Swap each "villa" in the items below for "house", keeping every other line the same. Give back only the text, not the pictures.

_MATERIAL SUPPLIED_.
- - -

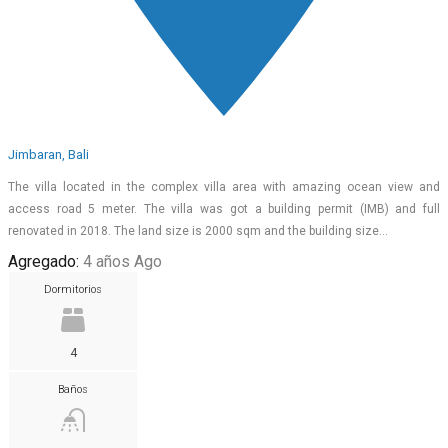
Jimbaran, Bali
The villa located in the complex villa area with amazing ocean view and
access road 5 meter. The villa was got a building permit (IMB) and full
renovated in 2018. The land size is 2000 sqm and the building size…
Agregado:
4 años Ago
Dormitorios
4
Baños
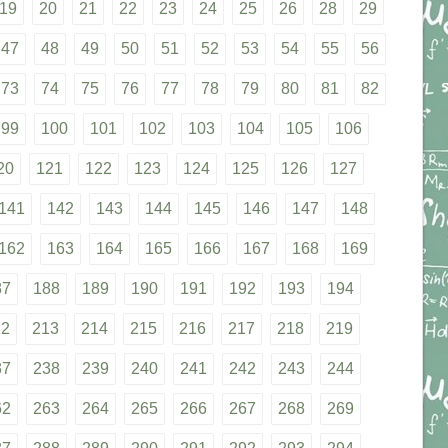
19
20
21
22
23
24
25
26
28
29
47
48
49
50
51
52
53
54
55
56
73
74
75
76
77
78
79
80
81
82
99
100
101
102
103
104
105
106
20
121
122
123
124
125
126
127
141
142
143
144
145
146
147
148
162
163
164
165
166
167
168
169
87
188
189
190
191
192
193
194
12
213
214
215
216
217
218
219
37
238
239
240
241
242
243
244
62
263
264
265
266
267
268
269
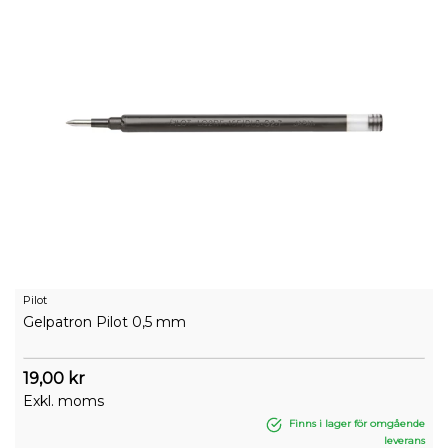
Pilot
Gelpatron Pilot 0,5 mm
19,00 kr
Exkl. moms
Finns i lager för omgående
leverans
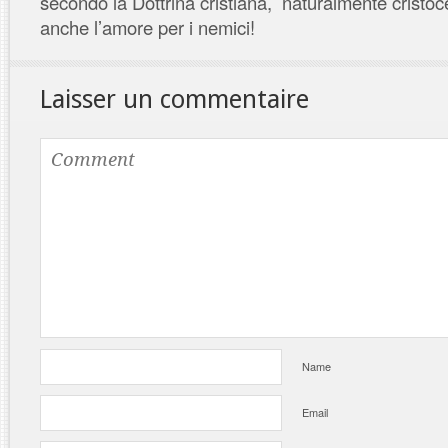
secondo la Dottrina cristiana, naturalmente cristo
anche l’amore per i nemici!
Laisser un commentaire
Name
Email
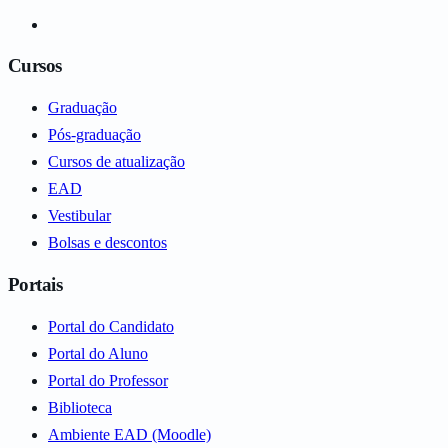
Cursos
Graduação
Pós-graduação
Cursos de atualização
EAD
Vestibular
Bolsas e descontos
Portais
Portal do Candidato
Portal do Aluno
Portal do Professor
Biblioteca
Ambiente EAD (Moodle)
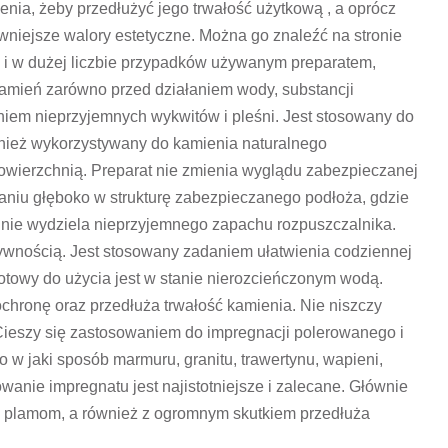
nia, żeby przedłużyć jego trwałość użytkową , a oprócz
wniejsze walory estetyczne. Można go znaleźć na stronie
m i w dużej liczbie przypadków używanym preparatem,
amień zarówno przed działaniem wody, substancji
niem nieprzyjemnych wykwitów i pleśni.
Jest stosowany do
wnież wykorzystywany do kamienia naturalnego
wierzchnią. Preparat nie zmienia wyglądu zabezpieczanej
aniu głęboko w strukturę zabezpieczanego podłoża, gdzie
i nie wydziela nieprzyjemnego zapachu rozpuszczalnika.
żywnością. Jest stosowany zadaniem ułatwienia codziennej
otowy do użycia jest w stanie nierozcieńczonym wodą.
chronę oraz przedłuża trwałość kamienia. Nie niszczy
ieszy się zastosowaniem do impregnacji polerowanego i
 w jaki sposób marmuru, granitu, trawertynu, wapieni,
wanie impregnatu jest najistotniejsze i zalecane. Głównie
i plamom, a również z ogromnym skutkiem przedłuża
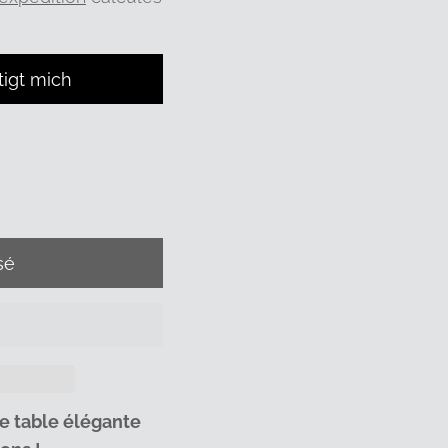
tigt mich
e table élégante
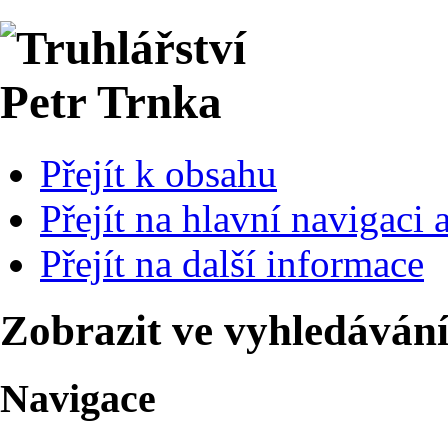
Přejít k obsahu
Přejít na hlavní navigaci 
Přejít na další informace
Zobrazit ve vyhledávání
Navigace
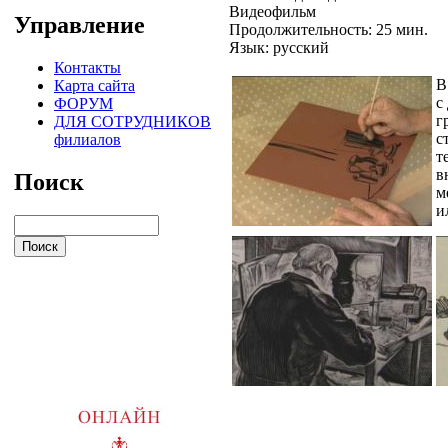
Видеофильм
Управление
Продолжительность: 25 мин.
Язык: русский
Контакты
В
Карта сайта
с
ФОРУМ
г
ДЛЯ СОТРУДНИКОВ
с
филиалов
т
в
Поиск
м
и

- - -

_ANSWER SPACE_.
Jimbaran, Bali
The house located in the complex house area with amazing ocean view and
access road 5 meter. The house was got a building permit (IMB) and full
renovated in 2018. The land size is 2000 sqm and the building size…
Agregado:
4 años Ago
Dormitorios
4
Baños
19
20
21
22
23
24
25
26
28
29
47
48
49
50
51
52
53
54
55
56
73
74
75
76
77
78
79
80
81
82
99
100
101
102
103
104
105
106
20
121
122
123
124
125
126
127
141
142
143
144
145
146
147
148
162
163
164
165
166
167
168
169
87
188
189
190
191
192
193
194
12
213
214
215
216
217
218
219
37
238
239
240
241
242
243
244
62
263
264
265
266
267
268
269
Pilot
Gelpatron Pilot 0,5 mm
19,00 kr
Exkl. moms
Finns i lager för omgående
leverans
secondo la Dottrina cristiana, naturalmente cristo
anche l’amore per i nemici!
Laisser un commentaire
Name
Email
Cursos
Graduação
Pós-graduação
Cursos de atualização
EAD
Vestibular
Bolsas e descontos
Portais
Portal do Candidato
Portal do Aluno
Portal do Professor
Biblioteca
Ambiente EAD (Moodle)
nia, żeby przedłużyć jego trwałość użytkową , a oprócz
wniejsze walory estetyczne. Można go znaleźć na stronie
m i w dużej liczbie przypadków używanym preparatem,
amień zarówno przed działaniem wody, substancji
niem nieprzyjemnych wykwitów i pleśni.
Jest stosowany do
wnież wykorzystywany do kamienia naturalnego
wierzchnią. Preparat nie zmienia wyglądu zabezpieczanej
aniu głęboko w strukturę zabezpieczanego podłoża, gdzie
i nie wydziela nieprzyjemnego zapachu rozpuszczalnika.
żywnością. Jest stosowany zadaniem ułatwienia codziennej
otowy do użycia jest w stanie nierozcieńczonym wodą.
chronę oraz przedłuża trwałość kamienia. Nie niszczy
ieszy się zastosowaniem do impregnacji polerowanego i
 w jaki sposób marmuru, granitu, trawertynu, wapieni,
wanie impregnatu jest najistotniejsze i zalecane. Głównie
i plamom, a również z ogromnym skutkiem przedłuża
tigt mich
e table élégante
Přejít k obsahu
Přejít na hlavní navigaci 
Přejít na další informace
Zobrazit ve vyhledávání
Navigace
Видеофильм
Управление
Продолжительность: 25 мин.
Язык: русский
Контакты
В
Карта сайта
с
ФОРУМ
г
ДЛЯ СОТРУДНИКОВ
с
филиалов
т
в
Поиск
м
и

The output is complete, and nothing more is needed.